I can't figure it out.  Fuses are intact, lights are gone.  Maybe the lightning strike burned off a wire without taking out a 15 amp fuse.  I couldn't see how, but weird stuff happens with lightning.  I told the party that I need to come back in the daylight and take a closer look tomorrow.  They are fine with that and have a flashlight for the dark bathroom.  Before I can get out the door, the group leader, Lindsey Shaner insists I take at least two freshly baked molasses cookies that apparently his wife made for him and the group.  I did and ate them on the way to Cabin 5 where the story of electrical weirdness at Northwind Lodge was a continuing saga.  The cookies were really quite good!  I wanted another one but the scope of the  mission didn't allow it.

At Cabin 5, the Murphies explained what happened,  Big thunder, the lights went almost dark and the refrigerator got loud and didn't sound right.   I tested the power which was now looking just fine and the fridge was sounding normal.  Power hit a perfect 120 volts on my meter.  I inspected the electrical panel and felt for hot circuit breakers and smelled for burning bake-lite.  Nothing unusual, nothing tripped.   I said goodnight to the Murphy's and headed home on foot in the dark, perplexed and a bit irritated that I had to leave the reunion and still couldn't really solve the problem in Cabin #8.

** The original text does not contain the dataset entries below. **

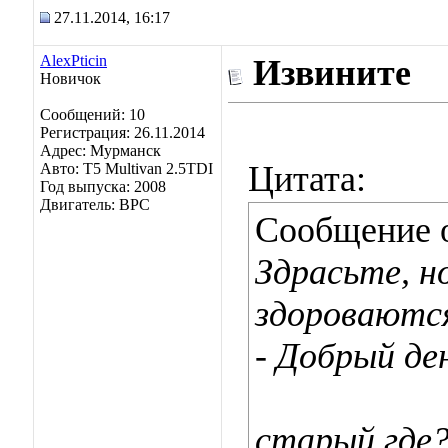
27.11.2014, 16:17
AlexPticin
Извините
Новичок
Сообщений: 10
Регистрация: 26.11.2014
Адрес: Мурманск
Цитата:
Авто: Т5 Multivan 2.5TDI
Год выпуска: 2008
Двигатель: BPC
Сообщение 
Здрасьте, н
здороваются
- Добрый де
старый где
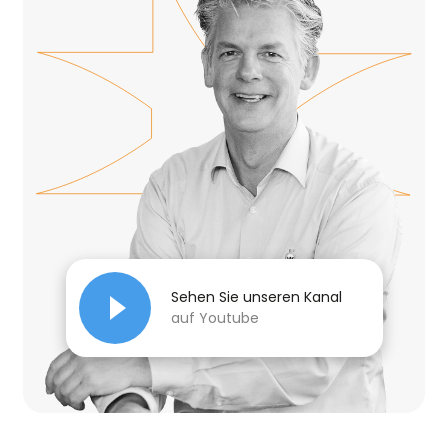
Sehen Sie unseren Kanal
auf Youtube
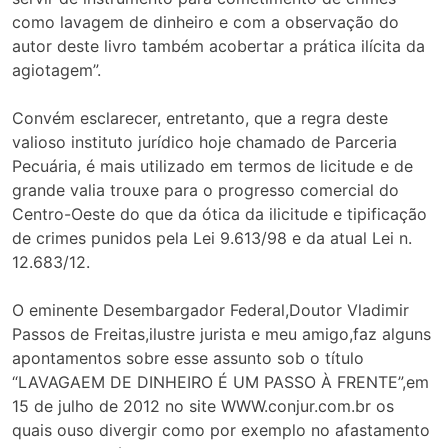
como lavagem de dinheiro e com a observação do
autor deste livro também acobertar a prática ilícita da
agiotagem”.
Convém esclarecer, entretanto, que a regra deste
valioso instituto jurídico hoje chamado de Parceria
Pecuária, é mais utilizado em termos de licitude e de
grande valia trouxe para o progresso comercial do
Centro-Oeste do que da ótica da ilicitude e tipificação
de crimes punidos pela Lei 9.613/98 e da atual Lei n.
12.683/12.
O eminente Desembargador Federal,Doutor Vladimir
Passos de Freitas,ilustre jurista e meu amigo,faz alguns
apontamentos sobre esse assunto sob o título
“LAVAGAEM DE DINHEIRO É UM PASSO À FRENTE”,em
15 de julho de 2012 no site WWW.conjur.com.br os
quais ouso divergir como por exemplo no afastamento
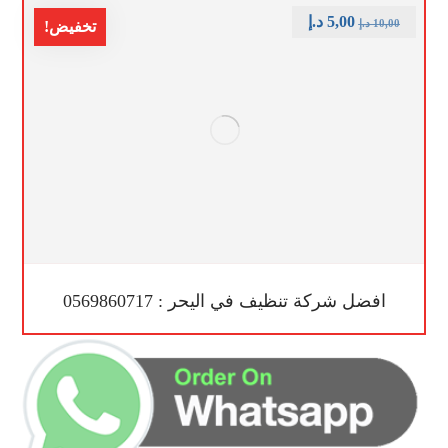
5,00
د.إ
10,00
د.إ
تخفيض!
افضل شركة تنظيف في اليحر : 0569860717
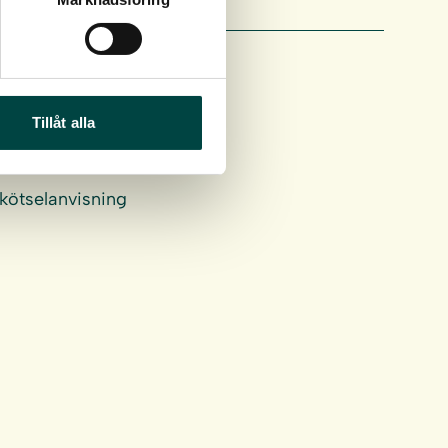
Tillåt alla
skötselanvisning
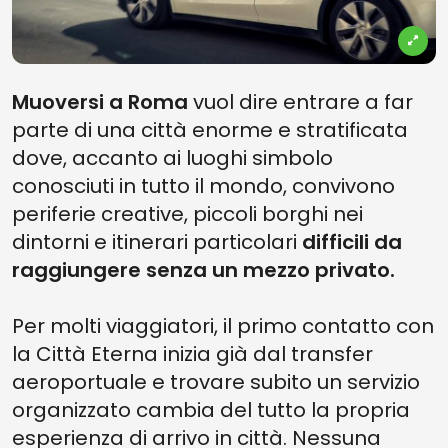
Muoversi a Roma
vuol dire entrare a far
parte di una città enorme e stratificata
dove, accanto ai luoghi simbolo
conosciuti in tutto il mondo, convivono
periferie creative, piccoli borghi nei
dintorni e itinerari particolari
difficili da
raggiungere senza un mezzo privato.
Per molti viaggiatori, il primo contatto con
la Città Eterna inizia già dal transfer
aeroportuale e trovare subito un servizio
organizzato cambia del tutto la propria
esperienza di arrivo in città. Nessuna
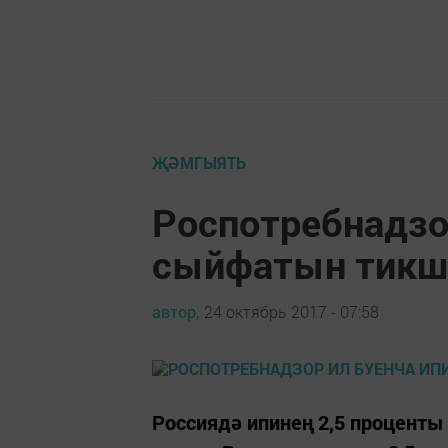
ҖӘМГЫЯТЬ
Роспотребнадзо
сыйфатын тикш
автор,
24 октябрь 2017 - 07:58
Россиядә ипинең 2,5 проценты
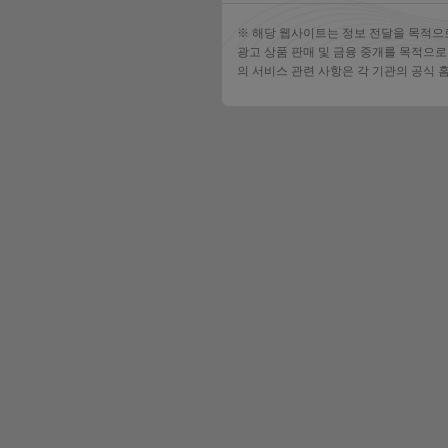
※ 해당 웹사이트는 정보 전달을 목적으
광고 상품 판매 및 금융 중개를 목적으로
의 서비스 관련 사항은 각 기관의 공식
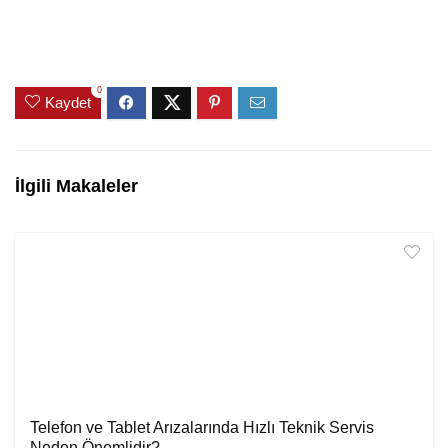
0
Kaydet
İlgili Makaleler
Telefon ve Tablet Arızalarında Hızlı Teknik Servis
Neden Önemlidir?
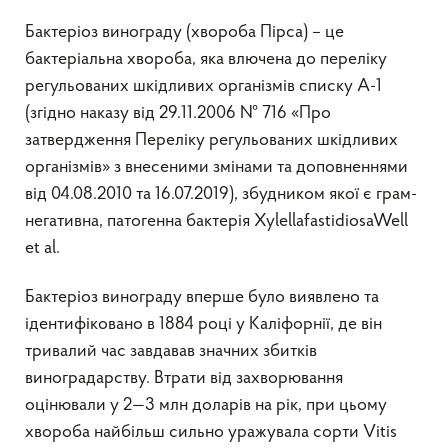
Бактеріоз винограду (хвороба Пірса) – це
бактеріальна хвороба, яка влючена до переліку
регульованих шкідливих організмів списку А-1
(згідно наказу від 29.11.2006 № 716 «Про
затвердження Переліку регульованих шкідливих
організмів» з внесеними змінами та доповненнями
від 04.08.2010 та 16.07.2019), збудником якої є грам-
негативна, патогенна бактерія XylellafastidiosaWell
et al.
Бактеріоз винограду вперше було виявлено та
ідентифіковано в 1884 році у Каліфорнії, де він
тривалий час завдавав значних збитків
виноградарству. Втрати від захворювання
оцінювали у 2—3 млн доларів на рік, при цьому
хвороба найбільш сильно уражувала сорти Vitis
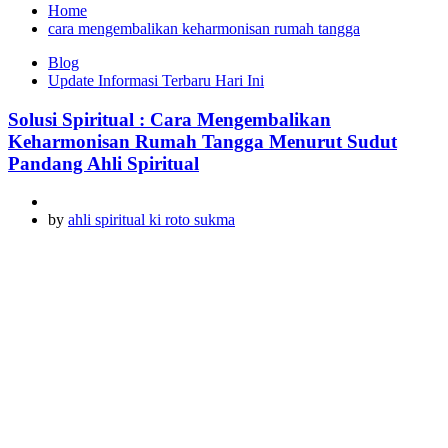
Home
cara mengembalikan keharmonisan rumah tangga
Blog
Update Informasi Terbaru Hari Ini
Solusi Spiritual : Cara Mengembalikan
Keharmonisan Rumah Tangga Menurut Sudut
Pandang Ahli Spiritual
by
ahli spiritual ki roto sukma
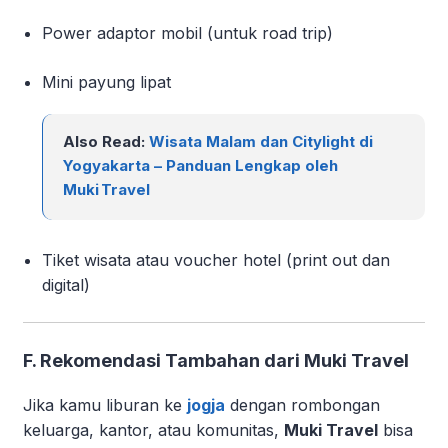
Power adaptor mobil (untuk road trip)
Mini payung lipat
Also Read:
Wisata Malam dan Citylight di
Yogyakarta – Panduan Lengkap oleh
Muki Travel
Tiket wisata atau voucher hotel (print out dan
digital)
F. Rekomendasi Tambahan dari Muki Travel
Jika kamu liburan ke
jogja
dengan rombongan
keluarga, kantor, atau komunitas,
Muki Travel
bisa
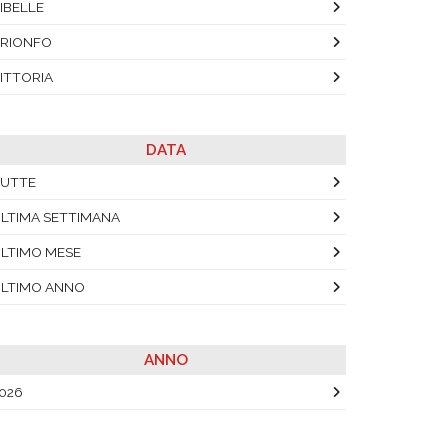
IBELLE
RIONFO
ITTORIA
DATA
UTTE
LTIMA SETTIMANA
LTIMO MESE
LTIMO ANNO
ANNO
026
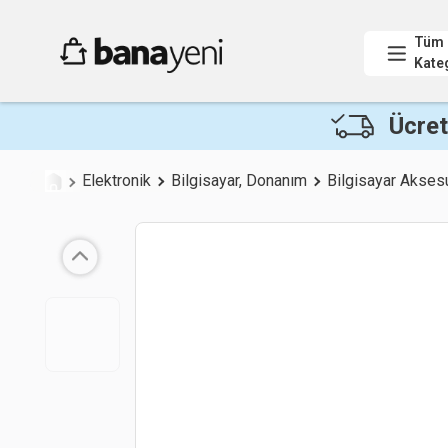
Tüm
Kate
Ücret
Elektronik
Bilgisayar, Donanım
Bilgisayar Aksesu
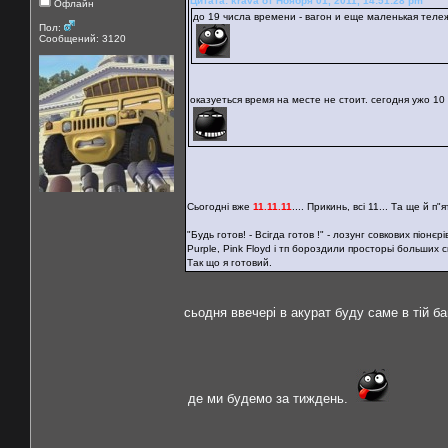
Цитата: krava от Ноября 01, 2011, 14:51:28 pm
Офлайн
до 19 числа времени - вагон и еще маленькая теле
Пол:
Сообщений: 3120
оказуеться время на месте не стоит. сегодня ужо 10 
Сьогодні вже
11.11.11
.... Прикинь, всі 11... Та ще й 
"Будь готов! - Всігда готов !" - лозунг совкових піонєр
Purple, Pink Floyd і тп бороздили просторьі больших сц
Так що я готовий.
сьодня ввечері в акурат буду саме в тій ба
де ми будемо за тиждень.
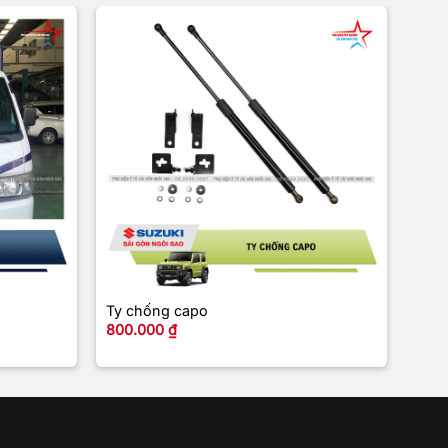
+
+
Ty chống capo
Than
800.000
₫
2.9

The next morning, the Shaner party headed out to Wood Lake. They fish there every day of the week during their stay here at Northwind Lodge.  I met up with Pete Edwards, another longtime guest at our lodge and he told me the same story.  IN Cabin #7, the lights went dark and the fridge made a lot of noise as it was drawing a lot of amps in the suddenly low voltage of what appeared to be brown-out as opposed to the more expected surge from a lightning strike.  Pete volunteered to come with me and turn lights on and off to check circuits. I also scrounged around and luckily found the right sized batteries for my multi-meter that I would need to test resistance in cartridge fuses in Cabin 8.  We go there and I tested all the cartridge fuses and re-inspected the the round fuses one more time.  According to my meter, none of the fuses were fried.  We go into the bathroom and look at those dang lights.  Then it dawned on me.  

I went to the hallway and located an old-fashioned light bulb, unscrewed the compact fluorescent light in the bathroom ceiling and replaced it with the real light bulb.  Flipped the switch and lo-and-behold, the light lit up like a mini sun.  That was it!  The common denominator was there in front of us.  Four CFL's died in the brownout.  They don't do well  in less than perfect conditions and it was imperfect at best, last night.  In talking with my dad, he said that it sounded like the lighting hit really close to his house and in the vicinity of the transformer that powers the bulk of the resort.   I still can't figure how we had a brownout in a lightning strike, but that is what appears to have happened.  I suspect that the event may have shortened the lifespans of several cabin refrigerators as well.  Only time will tell. Dang....

I need to make a mental note to add "checking common denominators" to my list of how to determine what goes wrong when it does.  Fortunately, the problem was resolved rather easily and vacationing continues at Northwind Lodge.